* [EXERCISE REQUIREMENTS] Images are to be omitted, and the rest of the records reproduced exactly.

* [SUPPLIED ENTRIES]
* * *
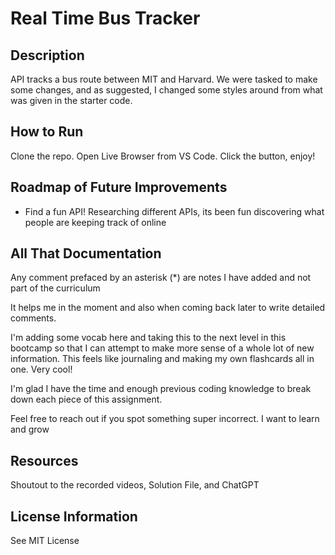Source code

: # Real Time Bus Tracker

## Description

API tracks a bus route between MIT and Harvard. We were tasked to make some changes, and as suggested, I changed some styles around from what was given in the starter code.

## How to Run

Clone the repo. Open Live Browser from VS Code. Click the button, enjoy!

## Roadmap of Future Improvements

- Find a fun API! Researching different APIs, its been fun discovering what people are keeping track of online

## All That Documentation

Any comment prefaced by an asterisk (*) are notes I have added and not part of the curriculum

It helps me in the moment and also when coming back later to write detailed comments.

I'm adding some vocab here and taking this to the next level in this bootcamp so that I can attempt to make more sense of a whole lot of new information. This feels like journaling and making my own flashcards all in one. Very cool!

I'm glad I have the time and enough previous coding knowledge to break down each piece of this assignment.

Feel free to reach out if you spot something super incorrect. I want to learn and grow

## Resources

Shoutout to the recorded videos, Solution File, and ChatGPT

## License Information

See MIT License
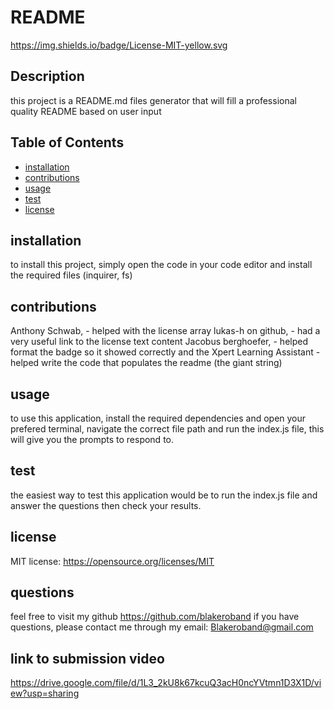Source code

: # README

  https://img.shields.io/badge/License-MIT-yellow.svg

  ## Description
  this project is a README.md files generator that will fill a professional quality README based on user input

  ## Table of Contents
  - [installation](#installation)
  - [contributions](#contributions)
  - [usage](#usage)
  - [test](#test)
  - [license](#license)

  ## installation
  to install this project, simply open the code in your code editor and install the required files (inquirer, fs)

  ## contributions
  Anthony Schwab, - helped with the license array
  lukas-h on github, - had a very useful link to the license text content
   Jacobus berghoefer, - helped format the badge so it showed correctly 
   and the Xpert Learning Assistant - helped write the code that populates the readme (the giant string)

  ## usage
  to use this application, install the required dependencies and open your prefered terminal, navigate the correct file path and run the index.js file, this will give you the prompts to respond to.
  
  ## test
  the easiest way to test this application would be to run the index.js file and answer the questions then check your results. 

  ## license
  MIT license: 
https://opensource.org/licenses/MIT
  
  ## questions
  feel free to visit my github https://github.com/blakeroband
  if you have questions, please contact me through my email: Blakeroband@gmail.com

  ## link to submission video
  https://drive.google.com/file/d/1L3_2kU8k67kcuQ3acH0ncYVtmn1D3X1D/view?usp=sharing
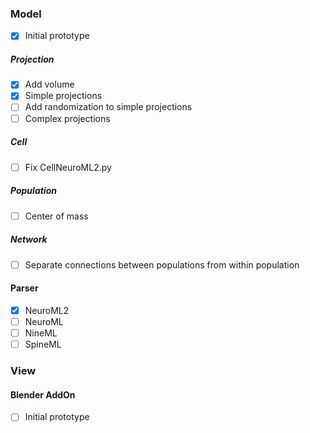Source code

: ### Model
- [X] Initial prototype
##### Projection
- [X] Add volume
- [X] Simple projections
- [ ] Add randomization to simple projections
- [ ] Complex projections
##### Cell
- [ ] Fix CellNeuroML2.py
##### Population
- [ ] Center of mass
##### Network
- [ ] Separate connections between populations from within population

#### Parser
- [X] NeuroML2
- [ ] NeuroML
- [ ] NineML
- [ ] SpineML

### View
#### Blender AddOn
- [ ] Initial prototype
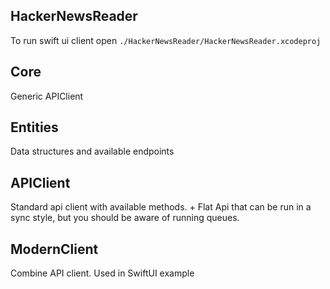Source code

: ## HackerNewsReader

To run swift ui client open `./HackerNewsReader/HackerNewsReader.xcodeproj`

## Core

Generic APIClient

## Entities

Data structures and available endpoints

## APIClient

Standard api client with available methods. + Flat Api that can be run in a sync style, but you should be aware of running queues.

## ModernClient

Combine API client. Used in SwiftUI example
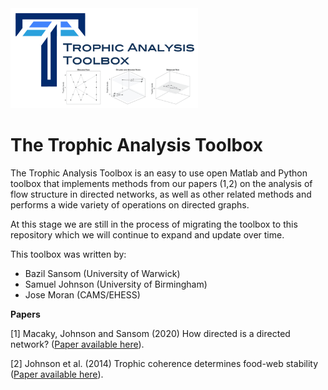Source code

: <img src="TAT_logo.png" width="300"/>

# The Trophic Analysis Toolbox

The Trophic Analysis Toolbox is an easy to use open Matlab and Python toolbox that implements methods from our papers (1,2) on the analysis of flow structure in directed networks, as well as other related methods and performs a wide variety of operations on directed graphs.

At this stage we are still in the process of migrating the toolbox to this repository which we will continue to expand and update
over time.

This toolbox was written by:
- Bazil Sansom (University of Warwick)
- Samuel Johnson (University of Birmingham)
- Jose Moran (CAMS/EHESS)

**Papers**

[1] Macaky, Johnson and Sansom (2020) How directed is a directed network? ([Paper available here](https://www.rebuildingmacroeconomics.ac.uk/how-directed-is-a-directed-network)).

[2] Johnson et al. (2014) Trophic coherence determines food-web stability  ([Paper available here](https://www.pnas.org/content/111/50/17923)).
* * *
* [ANSWER TO THIS EXERCISE]
Source code

: # Real Time Bus Tracker

## Description

API tracks a bus route between MIT and Harvard. We were tasked to make some changes, and as suggested, I changed some styles around from what was given in the starter code.

## How to Run

Clone the repo. Open Live Browser from VS Code. Click the button, enjoy!

## Roadmap of Future Improvements

- Find a fun API! Researching different APIs, its been fun discovering what people are keeping track of online

## All That Documentation

Any comment prefaced by an asterisk (*) are notes I have added and not part of the curriculum

It helps me in the moment and also when coming back later to write detailed comments.

I'm adding some vocab here and taking this to the next level in this bootcamp so that I can attempt to make more sense of a whole lot of new information. This feels like journaling and making my own flashcards all in one. Very cool!

I'm glad I have the time and enough previous coding knowledge to break down each piece of this assignment.

Feel free to reach out if you spot something super incorrect. I want to learn and grow

## Resources

Shoutout to the recorded videos, Solution File, and ChatGPT

## License Information

See MIT License
Source code

: # README

  https://img.shields.io/badge/License-MIT-yellow.svg

  ## Description
  this project is a README.md files generator that will fill a professional quality README based on user input

  ## Table of Contents
  - [installation](#installation)
  - [contributions](#contributions)
  - [usage](#usage)
  - [test](#test)
  - [license](#license)

  ## installation
  to install this project, simply open the code in your code editor and install the required files (inquirer, fs)

  ## contributions
  Anthony Schwab, - helped with the license array
  lukas-h on github, - had a very useful link to the license text content
   Jacobus berghoefer, - helped format the badge so it showed correctly 
   and the Xpert Learning Assistant - helped write the code that populates the readme (the giant string)

  ## usage
  to use this application, install the required dependencies and open your prefered terminal, navigate the correct file path and run the index.js file, this will give you the prompts to respond to.
  
  ## test
  the easiest way to test this application would be to run the index.js file and answer the questions then check your results. 

  ## license
  MIT license: 
https://opensource.org/licenses/MIT
  
  ## questions
  feel free to visit my github https://github.com/blakeroband
  if you have questions, please contact me through my email: Blakeroband@gmail.com

  ## link to submission video
  https://drive.google.com/file/d/1L3_2kU8k67kcuQ3acH0ncYVtmn1D3X1D/view?usp=sharing
Source code

: ### Model
- [X] Initial prototype
##### Projection
- [X] Add volume
- [X] Simple projections
- [ ] Add randomization to simple projections
- [ ] Complex projections
##### Cell
- [ ] Fix CellNeuroML2.py
##### Population
- [ ] Center of mass
##### Network
- [ ] Separate connections between populations from within population

#### Parser
- [X] NeuroML2
- [ ] NeuroML
- [ ] NineML
- [ ] SpineML

### View
#### Blender AddOn
- [ ] Initial prototype
Source code

: ## HackerNewsReader

To run swift ui client open `./HackerNewsReader/HackerNewsReader.xcodeproj`

## Core

Generic APIClient

## Entities

Data structures and available endpoints

## APIClient

Standard api client with available methods. + Flat Api that can be run in a sync style, but you should be aware of running queues.

## ModernClient

Combine API client. Used in SwiftUI example
Source code

: <img src="TAT_logo.png" width="300"/>

# The Trophic Analysis Toolbox

The Trophic Analysis Toolbox is an easy to use open Matlab and Python toolbox that implements methods from our papers (1,2) on the analysis of flow structure in directed networks, as well as other related methods and performs a wide variety of operations on directed graphs.

At this stage we are still in the process of migrating the toolbox to this repository which we will continue to expand and update
over time.

This toolbox was written by:
- Bazil Sansom (University of Warwick)
- Samuel Johnson (University of Birmingham)
- Jose Moran (CAMS/EHESS)

**Papers**

[1] Macaky, Johnson and Sansom (2020) How directed is a directed network? ([Paper available here](https://www.rebuildingmacroeconomics.ac.uk/how-directed-is-a-directed-network)).

[2] Johnson et al. (2014) Trophic coherence determines food-web stability  ([Paper available here](https://www.pnas.org/content/111/50/17923)).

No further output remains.